As a layman, I believe adoption is a powerfully emotional event that lives with everyone involved for the rest of their lives. I have great admiration for people who adopt. I believe that people who choose to adopt are making a bolder, more life-impacting decision in their life than having a baby biologically. I think about how easy it is to HAVE a baby, whether one wants a baby or not, but to choose to have a baby by adoption is, I believe, a much more mature-thinking decision. It may be naive and ignorant of me, but that's what goes through my mind.

I would like to think that one day my family and I will pursue adoption. I was an only child and I had always wanted a baby brother. Adoption, unfortunately, was out of the question in my home.

I have two beautiful children of my own. When I had the first, I was okay with doting my love on just her. About two plus years passed and then I wanted to give HER a sibling. My gift to my precious child. Then my second child was born and voila! I found that this gift was for all of us and even better than I ever thought it would be.

Seeing how much I loved both of them, equally powerful emotions -- and seeing how much they loved one another -- I knew it would be wonderful to expand our family and share the wealth.

I have yet to pursue this beyond research only. We are just not ready. But, I try to keep the education going so that I have some tools and information behind me in case there is a day that comes where we are ready to pursue this.

This book will not sway thoughts.

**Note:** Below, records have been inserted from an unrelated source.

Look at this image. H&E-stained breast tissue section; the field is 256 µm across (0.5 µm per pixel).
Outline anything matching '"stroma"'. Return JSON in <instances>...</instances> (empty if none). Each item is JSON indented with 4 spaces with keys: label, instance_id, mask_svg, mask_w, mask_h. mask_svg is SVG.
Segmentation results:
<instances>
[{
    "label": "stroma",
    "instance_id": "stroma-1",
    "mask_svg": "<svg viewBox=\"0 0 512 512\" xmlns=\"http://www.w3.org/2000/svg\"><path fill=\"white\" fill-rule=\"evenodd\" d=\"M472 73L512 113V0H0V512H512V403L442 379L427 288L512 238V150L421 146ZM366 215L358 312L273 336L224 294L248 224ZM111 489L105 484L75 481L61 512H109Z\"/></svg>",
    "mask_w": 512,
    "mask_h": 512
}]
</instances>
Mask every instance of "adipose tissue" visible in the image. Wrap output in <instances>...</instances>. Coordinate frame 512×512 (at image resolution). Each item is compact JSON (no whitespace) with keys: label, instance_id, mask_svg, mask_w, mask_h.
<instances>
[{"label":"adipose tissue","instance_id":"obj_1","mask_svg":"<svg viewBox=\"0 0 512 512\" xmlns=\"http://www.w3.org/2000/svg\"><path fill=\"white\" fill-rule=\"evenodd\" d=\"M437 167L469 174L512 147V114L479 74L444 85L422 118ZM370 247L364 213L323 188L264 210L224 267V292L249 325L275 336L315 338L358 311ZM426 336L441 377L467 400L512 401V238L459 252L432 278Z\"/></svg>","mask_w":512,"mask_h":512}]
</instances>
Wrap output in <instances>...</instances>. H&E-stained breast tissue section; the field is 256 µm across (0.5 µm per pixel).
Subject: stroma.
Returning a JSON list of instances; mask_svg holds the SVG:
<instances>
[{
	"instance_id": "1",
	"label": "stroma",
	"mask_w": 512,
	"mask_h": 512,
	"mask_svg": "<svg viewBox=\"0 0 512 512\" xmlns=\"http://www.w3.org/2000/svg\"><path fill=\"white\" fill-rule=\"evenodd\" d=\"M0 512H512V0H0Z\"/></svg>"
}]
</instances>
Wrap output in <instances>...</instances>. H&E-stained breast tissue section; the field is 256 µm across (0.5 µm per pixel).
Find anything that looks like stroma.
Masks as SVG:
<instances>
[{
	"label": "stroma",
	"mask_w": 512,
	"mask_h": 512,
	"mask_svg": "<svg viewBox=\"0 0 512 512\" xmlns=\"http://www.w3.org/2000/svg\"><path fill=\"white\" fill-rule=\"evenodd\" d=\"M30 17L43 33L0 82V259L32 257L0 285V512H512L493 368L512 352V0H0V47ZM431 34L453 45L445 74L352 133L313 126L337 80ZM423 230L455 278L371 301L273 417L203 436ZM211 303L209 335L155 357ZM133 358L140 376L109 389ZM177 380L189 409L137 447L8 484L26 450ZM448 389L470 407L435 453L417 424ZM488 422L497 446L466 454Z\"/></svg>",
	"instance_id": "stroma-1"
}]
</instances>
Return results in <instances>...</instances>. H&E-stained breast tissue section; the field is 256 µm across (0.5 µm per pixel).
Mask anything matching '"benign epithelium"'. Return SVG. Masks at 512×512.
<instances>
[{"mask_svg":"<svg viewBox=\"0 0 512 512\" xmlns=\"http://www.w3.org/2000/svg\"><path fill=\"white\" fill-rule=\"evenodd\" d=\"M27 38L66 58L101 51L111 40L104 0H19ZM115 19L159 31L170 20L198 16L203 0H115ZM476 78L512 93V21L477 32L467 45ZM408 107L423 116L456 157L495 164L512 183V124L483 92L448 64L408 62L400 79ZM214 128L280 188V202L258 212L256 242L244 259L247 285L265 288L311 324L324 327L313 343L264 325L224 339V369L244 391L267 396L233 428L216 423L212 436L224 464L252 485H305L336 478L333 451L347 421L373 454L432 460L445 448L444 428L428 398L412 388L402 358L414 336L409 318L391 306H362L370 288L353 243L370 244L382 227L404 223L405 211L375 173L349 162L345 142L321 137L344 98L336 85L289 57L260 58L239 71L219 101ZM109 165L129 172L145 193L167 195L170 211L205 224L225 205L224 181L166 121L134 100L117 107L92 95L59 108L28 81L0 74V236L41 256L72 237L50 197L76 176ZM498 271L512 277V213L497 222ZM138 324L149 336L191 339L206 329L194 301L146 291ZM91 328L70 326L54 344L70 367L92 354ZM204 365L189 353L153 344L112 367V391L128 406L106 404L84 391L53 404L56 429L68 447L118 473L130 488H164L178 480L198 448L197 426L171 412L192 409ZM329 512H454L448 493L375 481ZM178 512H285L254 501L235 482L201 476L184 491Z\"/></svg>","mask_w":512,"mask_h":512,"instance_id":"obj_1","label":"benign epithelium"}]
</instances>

This book, up to just chapter two, made me feel so ill and depressed. I can only wonder if potential scared or nervous adopters would read this book and think, I don't think I can get into this kind of situation.

I have to say again: I HAVE NOT READ THE ENTIRE BOOK. I cannot bring myself to read it -- it has turned me off. It has a four star rating on Amazon with 158 reviews, so this is definitely a book for many people out there.

I did read similar reviews that shared my feelings. I also read a few angry reviews against the people who did not like this book.

Essentially, the book describes an undeniable loss an adoptee will have as soon as they are adopted, whether they are six years old or six days old. This loss will haunt them for the rest of their lives and it is a loss that no adoptive parent can ever understand. But read this book and I guess you can figure out how the adoptive parents can deal with their child's grief.

From the get-go, the writing seems to be from a very angry, depressed adoptee who had a terrible upbringing. I have no earthly idea of that's true, but the emotion that resonates off the tone of the writing is of bitterness.

I don't know if I can continue reading this book. I want to give it a chance and hope to learn something. But re-reading the table of contents turns me off.

I don't know who out there reads this blog, but I would be curious to know what things you would want your adoptive parents to know.